Why are Hisense TVs so cheap? How can the brand make profits by selling electronics at such low prices? Here are a few reasons why Hisense TVs are cheap.
1. Hisense TVs are made in China
Hisense TVs are cheap because they’re made in China, where labor costs are lower than in the US.
It all began in 2002 when Hisense and Ligent Photonics, Inc. (recently changed its name to Hisense Broadband, Inc.) established a joint venture.
Under the joint venture, Hisense TVs are designed in St. Charles, Illinois and made in China. The TVs are then sold in North America, Europe, and the Middle East.
An engineer in China earns roughly enough monthly to buy a 60” TV, costing no more than $800.
Compare that to the United States, where an engineer can get an annual salary of around $91,000. It becomes clear that outsourcing production to China really cuts costs down.
Because of China’s low labor costs, Hisense can produce TVs more cheaply.
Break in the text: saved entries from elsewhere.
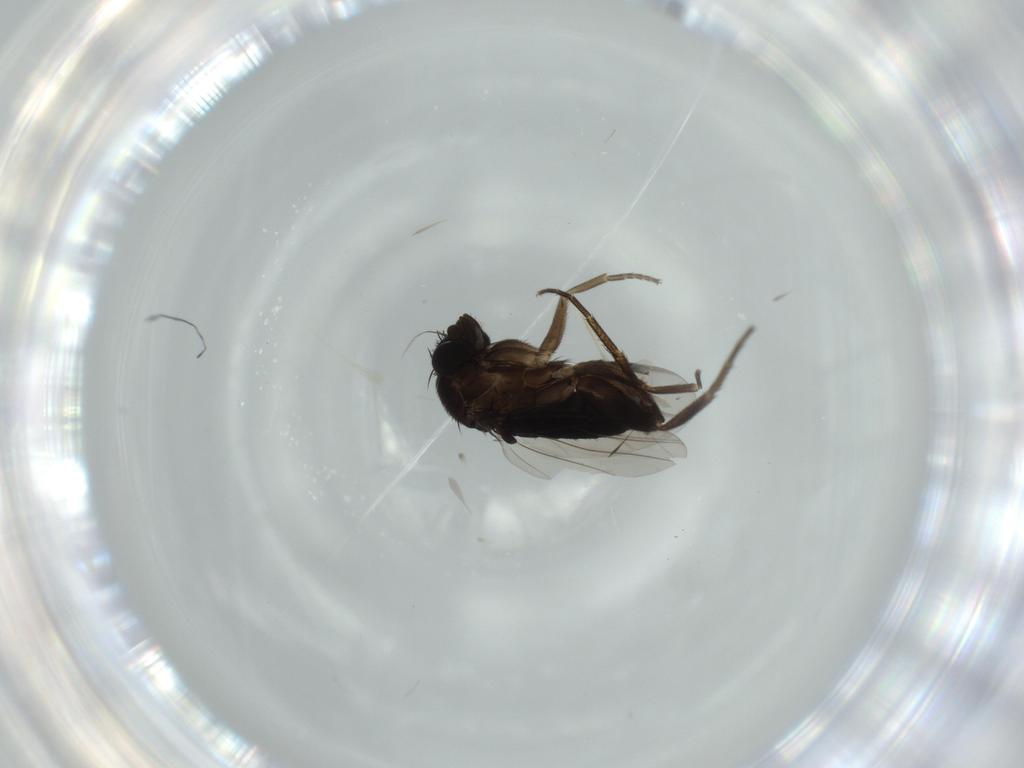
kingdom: Animalia
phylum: Arthropoda
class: Insecta
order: Diptera
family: Phoridae
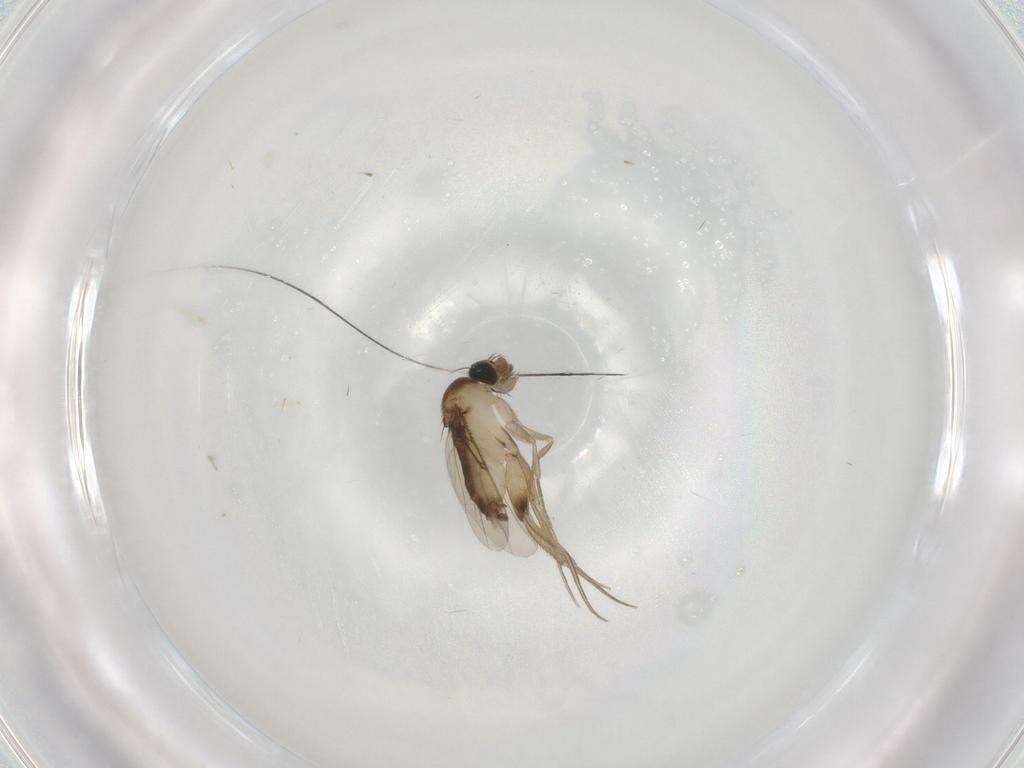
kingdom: Animalia
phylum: Arthropoda
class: Insecta
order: Diptera
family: Phoridae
Hisense couldn’t sell their TVs at these prices if made in America.
2. Televisions have become cheaper in the past decades
Decades ago, people saw televisions as big pieces of furniture, not as gadgets. They were huge, heavy, and passed down from generation to generation. But TVs aren’t like that anymore.
Like so many other gadgets, TVs have gotten much better, and much less expensive. In fact, the drop in television prices is surprising.
This is a chart of the price changes in US consumer goods and services made by the American Enterprise Institute:
Prices of key items, like college tuition, have risen 180 percent since 2000. But TV prices dropped a huge 97 percent.
As TV prices drop industry-wide, Hisense must also lower its prices. That’s the current market trend. Almost everyone can buy televisions now.
3. Fierce competition in the television industry
TV prices have dropped mainly due to one key factor in the market: strong competition.
While a few big companies control the smartphone market, low display costs let many TV makers enter.
These TV makers just need to buy the display, make a case, and add streaming software.
James Willcox from Consumer Reports noted that new brands like Hisense have grabbed market share from older ones.
New brands, such as Hisense, attract customers in America by being cheaper. This forces other TV brands to lower their prices.
4. Post-purchase monetization
Hisense is also able to sell its TVs at ridiculously cheap prices because of post-purchase monetization. Hisense watches users and profits from the data they collect.
I recently decided to treat myself to a 50” 4K TV and settled for a Hisense TV. Once I got the TV, I unboxed it and began the setup. To activate the adaptive sound and image functions, I had to let Hisense collect my data. They also sent ads to all devices on my IP.
I was okay with them collecting my data, so I agreed. But, it made me see that some 4K TVs have ‘hidden conditions’ for features.
Smart TVs, like social networks and search engines, monitor us in exchange for services. Then, they can sell that information to advertisers.
This means Hisense can sell their TVs almost at cost and still earn by selling data long-term. Besides selling your data to advertisers, Hisense TVs also display ads in the user interface.
If you buy the Hisense Roku TV, for example, you’ll see recommended TV shows on the home screen’s right side. Those are paid ads.
Simply put, Hisense sells TVs cheaply because they profit by selling your data and showing ads.
5. Hisense operates in the mid-range market
First, it’s important to note that not all Hisense TVs are cheap.
Hisense OLED TVs, for example, cost more than £1,000 in the UK, which isn’t cheap by any means. But Hisense OLED TVs are cheaper than similar models from other brands.
You see major price differences in the mid-range sets. The chart below that shows the average prices of Hisense TVs versus other brands for models over 65 inches.
|TV Brand||Average TV Price|
Established brands often price higher than Hisense TVs. I think this has to do with Hisense’s strategy of targeting middle-class consumers.
Rather than compete with brands like Samsung, Sony, and LG, Hisense targets the mid-range market with less fierce competition.
By focusing on affordable pricing, Hisense differentiates its products more by cost than by features. This means Hisense TVs are generally cheaper.
Very few Hisense TVs, even the 65-inch models, top $1,200. You can expect to pay between $480 and $600 for the models people most often buy (43- to 50-inch TVs).